L’arcivescovo Betori torna a celebrare Messa in cattedrale per la prima volta dopo il lockdown. All’appello hanno risposto oltre 200 fedeli e all’ingresso dalla porta dei canonici non ci sono problemi: la gente arriva per tempo e prende posto. Nella navata centrale del Duomo le panche sono sostituite dalle sedie posizionate a distanza. Sull’altare celebranti, diaconi e seminaristi indossano le mascherine così come i fedeli. I sacerdoti distribuiscono la Comunione sulle mani dopo aver indossato i guanti e disinfettato la mani. Rispetto alle solennità celebrate prima della pandemia il senso di vuoto è evidente, ma, sottolinea in apertura di omelia il cardinale, si riparte con "la gioia di una comunità che può tornare a condividere il cuore della sua fede"; con grande attenzione alla "responsabilità per la salute di tutti, accettando alcune limitazioni e portando nel cuore le morti e le sofferenze di questi giorni come pure i gesti di amore di cui molti stanno dando prova". "Lo sguardo sull’oltre è utile a muoverci al di là dell’attuale emergenza sanitaria e a guardare alla realtà sociale ed economica verso la quale dobbiamo incamminarci, meno con lo spirito di una ripartenza, quasi che si possa ricominciare come se nulla sia accaduto, ancora meno con il respiro corto della ricerca di una sopravvivenza, che durerebbe poco, quanto piuttosto con lo sguardo coraggioso della costruzione di un cosa nuova. Non per rinnegare il nostro passato e i suoi caratteri, ma per reinterpretare quei caratteri tutti nostri nelle forme nuove che ci attendono".

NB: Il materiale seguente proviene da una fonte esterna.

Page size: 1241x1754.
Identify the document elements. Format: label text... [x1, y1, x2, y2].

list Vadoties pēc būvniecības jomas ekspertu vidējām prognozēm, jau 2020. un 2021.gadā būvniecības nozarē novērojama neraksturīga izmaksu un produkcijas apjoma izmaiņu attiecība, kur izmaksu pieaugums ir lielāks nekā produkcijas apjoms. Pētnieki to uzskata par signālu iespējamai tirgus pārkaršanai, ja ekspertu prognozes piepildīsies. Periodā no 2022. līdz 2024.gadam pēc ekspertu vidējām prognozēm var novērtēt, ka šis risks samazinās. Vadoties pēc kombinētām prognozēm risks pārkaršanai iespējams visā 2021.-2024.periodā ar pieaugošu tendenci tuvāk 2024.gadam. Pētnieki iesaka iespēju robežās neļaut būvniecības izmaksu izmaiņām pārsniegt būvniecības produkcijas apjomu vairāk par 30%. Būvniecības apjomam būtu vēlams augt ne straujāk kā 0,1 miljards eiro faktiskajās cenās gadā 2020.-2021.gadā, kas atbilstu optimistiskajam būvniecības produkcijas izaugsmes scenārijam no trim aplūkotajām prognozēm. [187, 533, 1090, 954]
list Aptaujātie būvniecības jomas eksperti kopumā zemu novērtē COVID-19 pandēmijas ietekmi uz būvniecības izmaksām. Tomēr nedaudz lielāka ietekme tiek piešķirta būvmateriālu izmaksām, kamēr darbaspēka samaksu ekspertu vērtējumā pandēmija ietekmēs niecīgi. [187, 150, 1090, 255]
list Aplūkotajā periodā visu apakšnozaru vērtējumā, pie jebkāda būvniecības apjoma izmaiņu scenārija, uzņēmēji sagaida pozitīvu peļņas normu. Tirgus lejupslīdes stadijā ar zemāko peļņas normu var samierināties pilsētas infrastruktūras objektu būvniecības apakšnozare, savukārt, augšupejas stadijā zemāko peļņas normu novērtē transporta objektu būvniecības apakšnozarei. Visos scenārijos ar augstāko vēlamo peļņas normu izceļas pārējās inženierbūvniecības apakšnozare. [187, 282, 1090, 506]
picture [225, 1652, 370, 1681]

"In questa prospettiva va ripensato il legame tra conoscenza, arte e carità, il cui tessuto ha rappresentato il meglio delle nostre stagioni - sostiene il cardinale - Vanno rinsaldati i principi legati alla dignità della persona e alla ricerca del bene comune, senza i quali la società decade a vita barbara e selvaggia" con un accenno indiretto al rischio che tutto torni come prima, comprese la movida fuori controllo e le invasioni barbariche di turisti convinti di essere nella Disneyland del Rinascimento.

"Spirito creativo personale, dimensione familiare, tessuto sociale, filiere produttive, lavoro per tutti" sono legami indissolubili.

"Celebriamo di nuovo insieme nella domenica in cui la chiesa universale vive la 54ª Giornata mondiale delle Comunicazioni sociali, in cui quest’anno il Papa propone questo tema ‘Perché tu possa raccontare e fissare nella memoria’ - continua l’arcivescovo - Il tema scelto si intesse con il presente, in quanto l’emergenza che viviamo, ha bisogno di una lettura corretta, che richiami a responsabilità e alimenti la speranza. Abbiamo bisogno di dirci quel che accade nella verità, ma anche capaci di cogliere nelle vicende i segni di bene che vi affiorano e gli orizzonti di speranza che devono darci coraggio".

"Sarebbe un grave errore lasciarsi soffocare dal peso delle sofferenze e dei disagi, non perché li si voglia negare, ma perché la fede ci aiuta a vivere anche i momenti del dolore nella luce della Pasqua. Sotto un cumulo di notizie, abbiamo bisogno di dare un senso a tutto quanto ascoltiamo e leggiamo, il senso nasce dallo scorgere come Dio sia presente nell’agire di tante persone che operano il bene e si fanno carico dei propri fratelli".